JOB ITEM:
Reproduce the text of the material below word for word, and leave the pictures out of your answer.

(Entries drawn from a collection)
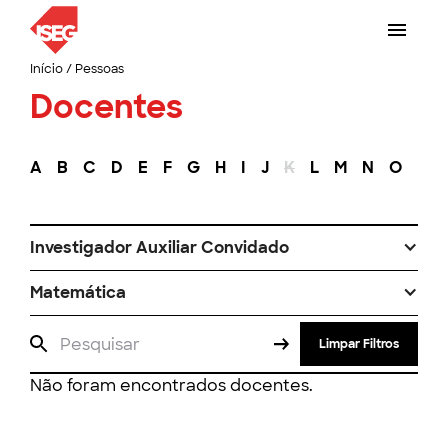
Início
/
Pessoas
Docentes
A
B
C
D
E
F
G
H
I
J
K
L
M
N
O
P
Investigador Auxiliar Convidado
Matemática
Limpar Filtros
Não foram encontrados docentes.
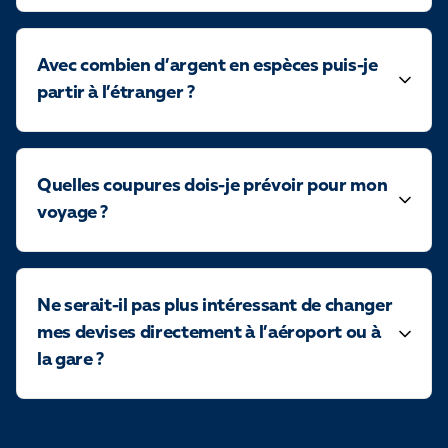
Avec combien d’argent en espèces puis-je
partir à l’étranger ?
Quelles coupures dois-je prévoir pour mon
voyage ?
Ne serait-il pas plus intéressant de changer
mes devises directement à l’aéroport ou à
la gare ?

RESPONSE TO THE TASK:
Início
/
Pessoas
Docentes
A
B
C
D
E
F
G
H
I
J
K
L
M
N
O
P
Investigador Auxiliar Convidado
Matemática
Limpar Filtros
Não foram encontrados docentes.
Avec combien d’argent en espèces puis-je
partir à l’étranger ?
Quelles coupures dois-je prévoir pour mon
voyage ?
Ne serait-il pas plus intéressant de changer
mes devises directement à l’aéroport ou à
la gare ?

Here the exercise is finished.